- [WHAT TO WORK ON]
Retype the material exactly, ending with the line containing "histopathology image displays".

- [PROVIDED DATA]

━━━━━━━━━━━━━━━━

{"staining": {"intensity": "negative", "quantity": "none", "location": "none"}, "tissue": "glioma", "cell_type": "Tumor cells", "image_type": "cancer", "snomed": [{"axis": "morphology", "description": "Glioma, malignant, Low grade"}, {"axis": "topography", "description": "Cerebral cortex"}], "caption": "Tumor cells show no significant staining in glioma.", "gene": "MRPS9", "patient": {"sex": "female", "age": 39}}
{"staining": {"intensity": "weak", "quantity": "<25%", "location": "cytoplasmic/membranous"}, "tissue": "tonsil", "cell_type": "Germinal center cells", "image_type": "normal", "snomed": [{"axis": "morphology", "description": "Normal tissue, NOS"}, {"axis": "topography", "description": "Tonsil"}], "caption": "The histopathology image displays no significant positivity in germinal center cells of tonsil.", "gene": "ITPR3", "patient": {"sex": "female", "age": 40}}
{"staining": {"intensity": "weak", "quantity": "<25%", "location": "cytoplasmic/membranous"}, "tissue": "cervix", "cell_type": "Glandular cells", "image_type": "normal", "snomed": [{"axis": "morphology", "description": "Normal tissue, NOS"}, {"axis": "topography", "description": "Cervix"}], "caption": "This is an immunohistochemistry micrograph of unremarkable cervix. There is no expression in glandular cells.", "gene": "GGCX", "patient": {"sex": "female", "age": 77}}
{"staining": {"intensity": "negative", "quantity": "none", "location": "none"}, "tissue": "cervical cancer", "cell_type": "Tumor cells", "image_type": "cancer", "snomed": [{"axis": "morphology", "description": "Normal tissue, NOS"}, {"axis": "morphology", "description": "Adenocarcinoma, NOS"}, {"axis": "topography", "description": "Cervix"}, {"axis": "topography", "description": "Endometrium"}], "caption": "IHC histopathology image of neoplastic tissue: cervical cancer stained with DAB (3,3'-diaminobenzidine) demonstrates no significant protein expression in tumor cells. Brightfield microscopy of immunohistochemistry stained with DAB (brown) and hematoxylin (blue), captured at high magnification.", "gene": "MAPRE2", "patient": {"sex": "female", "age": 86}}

━━━━━━━━━━━━━━━━

- [TASK RESPONSE]
{"staining": {"intensity": "negative", "quantity": "none", "location": "none"}, "tissue": "glioma", "cell_type": "Tumor cells", "image_type": "cancer", "snomed": [{"axis": "morphology", "description": "Glioma, malignant, Low grade"}, {"axis": "topography", "description": "Cerebral cortex"}], "caption": "Tumor cells show no significant staining in glioma.", "gene": "MRPS9", "patient": {"sex": "female", "age": 39}}
{"staining": {"intensity": "weak", "quantity": "<25%", "location": "cytoplasmic/membranous"}, "tissue": "tonsil", "cell_type": "Germinal center cells", "image_type": "normal", "snomed": [{"axis": "morphology", "description": "Normal tissue, NOS"}, {"axis": "topography", "description": "Tonsil"}], "caption": "The histopathology image displays no significant positivity in germinal center cells of tonsil.", "gene": "ITPR3", "patient": {"sex": "female", "age": 40}}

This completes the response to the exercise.